The core facilities in a credit deal announced yesterday by tanker giant International Seaways, Inc. (NYSE:INSW) are in line with the Poseidon Principles, the global framework used by an increasing number of lenders to assess the climate alignment of their ship finance portfolios.
The deal saw International Seaways close on senior secured credit facilities in an aggregate principal amount of $390 million. The facilities consists of a 5-year $300 million senior secured core term loan facility, a 5-year $40 million core revolving credit facility, of which $20 million has been drawn, and a 2.5-year $50 million senior secured term loan credit facility (the “transition facility”).
The core facilities include a sustainability-linked pricing mechanism that will be a first of its kind for a NYSE-listed ship owner and operator and which has been independently certified as meeting sustainability-linked loan principles.
The adjustment in pricing will be linked to the carbon efficiency of the International Seaways fleet as it relates to reductions in CO2 emissions year-over-year, such that it aligns with the IMO’s 50% industry reduction target in GHG emissions by 2050. This key performance indicator is calculated in a manner consistent with the de-carbonization trajectory outlined in the Poseidon Principles.
“International Seaways has always been committed to environmental initiatives and minimizing risk of all forms of pollution and waste streams,” said President and CEO Lois Zabrocky. “Today, through this sustainability-linked pricing mechanism, we have created an innovative partnership with our banks that further advances our commitment to sustainability initiatives. We intend to continue to focus on our ESG [environmental, social and governance] footprint where appropriate and align our sustainability goals with those of our various stakeholders.”
The data used in the calculation of the fleet’s carbon efficiency will be validated by an independent organization approved by each ship’s flag state, with ABN acting as Sustainability Coordinator.
The proceeds from the facilities were used to refinance $385 million existing high-cost secured and unsecured debt of the company and its subsidiaries. This included repaying the company’s 2017 Term Loan Facility and its senior secured credit agreement with ABN and repurchasing the company’s outstanding 10.75% subordinated notes.

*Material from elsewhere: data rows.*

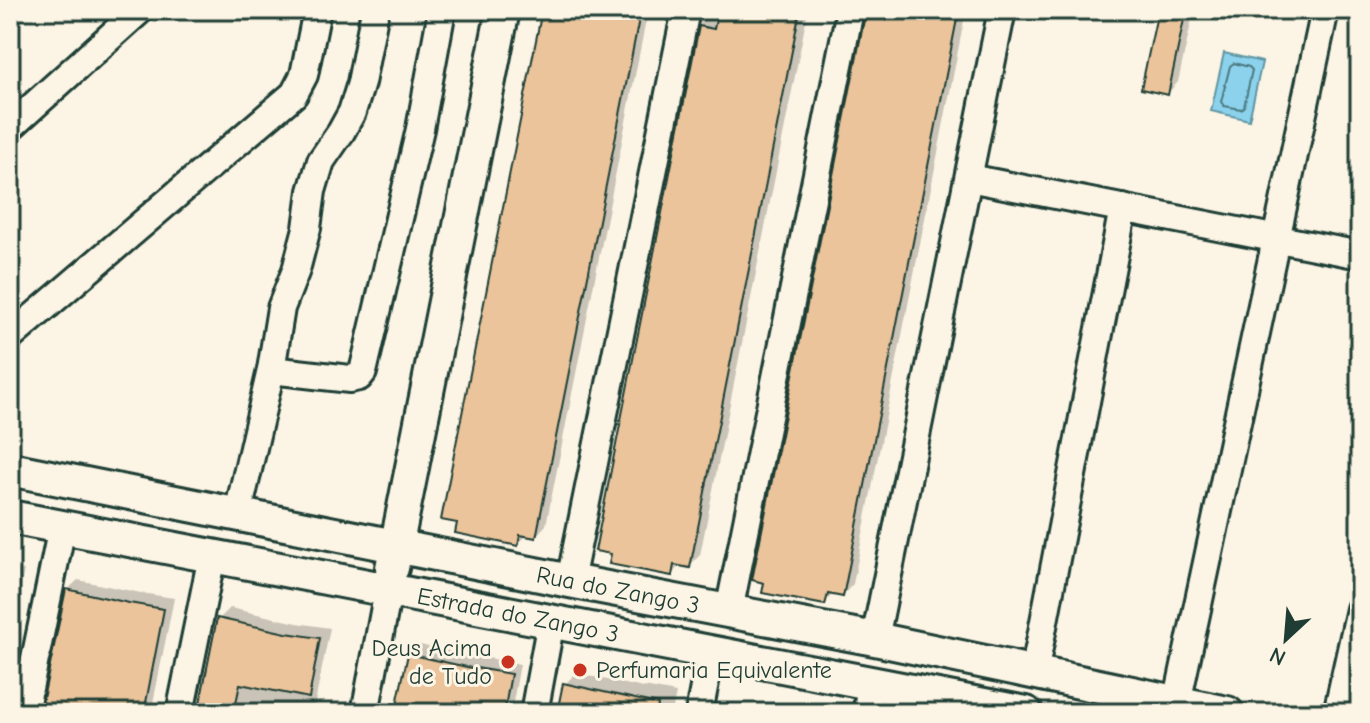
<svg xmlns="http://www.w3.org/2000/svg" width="1370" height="723" font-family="'Comic Neue',sans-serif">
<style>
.water{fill:#8cd2ed;stroke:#6096a3;stroke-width:2}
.shadow{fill:#0003}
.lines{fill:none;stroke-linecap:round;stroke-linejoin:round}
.shore{stroke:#4b797e;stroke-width:2}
.building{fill:#ebc49b;stroke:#1f3d34;stroke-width:2}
.minor-casing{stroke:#1f3d34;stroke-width:32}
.tertiary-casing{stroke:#1f3d34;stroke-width:38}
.minor{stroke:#fcf5e5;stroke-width:26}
.tertiary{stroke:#fcf5e5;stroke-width:32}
.poi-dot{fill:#c8321e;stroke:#fcf5e5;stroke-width:3}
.labels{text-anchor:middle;stroke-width:6;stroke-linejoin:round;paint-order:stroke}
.street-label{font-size:24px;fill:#1f3d34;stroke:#fcf5e5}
.poi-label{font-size:24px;fill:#1f3d34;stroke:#fcf5e5;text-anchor:end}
</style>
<rect width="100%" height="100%" fill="#fcf5e5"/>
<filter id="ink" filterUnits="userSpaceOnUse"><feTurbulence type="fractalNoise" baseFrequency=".0125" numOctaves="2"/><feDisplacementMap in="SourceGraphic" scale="16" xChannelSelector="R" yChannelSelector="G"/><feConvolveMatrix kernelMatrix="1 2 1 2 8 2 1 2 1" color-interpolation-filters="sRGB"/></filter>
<g filter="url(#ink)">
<!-- water -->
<polygon class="water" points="1224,53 1262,62 1249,120 1211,111"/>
<!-- shadow -->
<g class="shadow">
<polygon points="544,10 648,10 546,525 536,536 528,534 518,544"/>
<polygon points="703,10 808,10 700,555 689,566 681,564 672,574 613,552 598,549"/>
<polygon points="868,10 966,10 853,584 843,595 834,593 824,603"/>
<polygon points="1160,10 1194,10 1178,82 1168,93"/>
<polygon points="10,568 24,570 10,640"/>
<polygon points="78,580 141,593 174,598 151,713 42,713 67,590"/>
<polygon points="230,608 297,623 330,628 313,713 200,713 219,619"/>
<polygon points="420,645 487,659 488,658 520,664 511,713 398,713 410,655"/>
<polygon points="576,673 643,688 644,687 676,693 672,713 559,713 565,684"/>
<polygon points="731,702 779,713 720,713"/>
</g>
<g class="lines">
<!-- shore -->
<polygon class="shore" points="1234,63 1249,67 1252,70 1244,107 1241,109 1224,106 1221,102 1230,66"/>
</g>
<!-- building -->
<g class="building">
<polygon points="542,10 619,10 640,14 536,538 520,535 518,546 455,533 457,523 441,520"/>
<polygon points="718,10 800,10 690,568 674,565 672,576 609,564 611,554 595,551 699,26 714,29"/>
<polygon points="866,10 942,10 941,15 957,19 843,597 828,594 825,605 762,593 764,583 752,580"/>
<polygon points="1158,10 1186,10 1168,95 1141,89"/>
<polygon points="66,589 129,603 164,609 144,713 40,713"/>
<polygon points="217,618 286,633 320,638 309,698 240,684 234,713 198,713"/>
<polygon points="408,654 476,669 476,668 511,674 504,713 395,713"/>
<polygon points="563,683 658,704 657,713 557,713"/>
</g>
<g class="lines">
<defs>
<g id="minor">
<polyline points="10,127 140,10"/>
<polyline points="969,178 1360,255"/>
<polyline points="10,337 294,94 304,75 317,10"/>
<polyline points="271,370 350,379 359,377 363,372 420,129 442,10"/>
<polyline points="238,513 271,370 281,308 296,270 307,228 312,191 321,161 341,132 352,112 361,83 375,10"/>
<polyline points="570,581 686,10"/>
<polyline points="729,611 850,10"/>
<polyline points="875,639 1002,10"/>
<polyline points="1034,674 1123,208"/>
<polyline points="1177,703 1325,10"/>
<polyline points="24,713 62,527"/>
<polyline points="180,713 212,556"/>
<polyline points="365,713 388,591"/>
<polyline points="534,713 551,621"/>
<polyline points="699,713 711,651"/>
<polyline points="866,713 872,682"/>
<polyline points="1337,713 1360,609"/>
</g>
<g id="tertiary">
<polyline points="10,469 570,581 875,639 1227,713"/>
<polyline points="10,517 1026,713"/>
<polyline points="392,568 503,10"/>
</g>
</defs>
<!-- minor casing -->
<use href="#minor" class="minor-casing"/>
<!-- tertiary casing -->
<use href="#tertiary" class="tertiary-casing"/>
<!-- minor -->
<use href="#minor" class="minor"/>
<!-- tertiary -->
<use href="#tertiary" class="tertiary"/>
</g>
</g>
<!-- markers -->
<g class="poi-dot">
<circle cx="508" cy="662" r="8"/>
<circle cx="580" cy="670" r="8"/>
</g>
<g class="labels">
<!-- street labels -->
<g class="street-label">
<text transform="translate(618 590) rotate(11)" y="8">Rua do Zango 3</text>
<text transform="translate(518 615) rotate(11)" y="8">Estrada do Zango 3</text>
</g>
<!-- poi labels -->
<g class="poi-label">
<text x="492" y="656">Deus Acima<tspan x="492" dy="28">de Tudo</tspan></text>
<text x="596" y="678" text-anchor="start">Perfumaria Equivalente</text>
</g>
</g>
<!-- margin -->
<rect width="1370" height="723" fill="none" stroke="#fcf5e5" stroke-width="40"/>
<rect x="20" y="20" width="1330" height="683" fill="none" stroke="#1f3d34" stroke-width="3" filter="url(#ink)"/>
<!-- north arrow -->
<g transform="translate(1286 639) rotate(206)" stroke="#fcf5e5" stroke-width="6" paint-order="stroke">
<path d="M0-6L14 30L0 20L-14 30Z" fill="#1f3d34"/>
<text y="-12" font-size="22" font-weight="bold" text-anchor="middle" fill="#1f3d34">N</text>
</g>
</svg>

Jeffrey Pribor, International Seaways’ CFO, said the new credit facilities will reduce the company’s annual interest expense by approximately $15 million, by lowering our average interest rates on the refinanced portion of our debt by 3.5%, and our overall average interest rates by 2.0%, while enabling INSW to maintain one of the lowest leverage ratios in the industry and low cash break evens.”
Borrowings under the core facilities initially bear interest at LIBOR plus 2.60%, while borrowings under the transition facility bear interest at LIBOR plus 3.50%. The margin on the core facilities may adjust by 0.20%, based on whether the company meets certain leverage ratios. The company currently anticipates the margin on the core facilities will decrease to 2.40% by the third quarter of 2020.
Nordea Bank Abp, New York Branch, ABN AMRO Capital USA LLC (“ABN”), Crédit Agricole Corporate & Investment Bank, DNB Capital LLC and Skandinaviska Enskilda Banken AB (PUBL) acted as mandated lead arrangers and bookrunners. Nordea acted as administrative agent.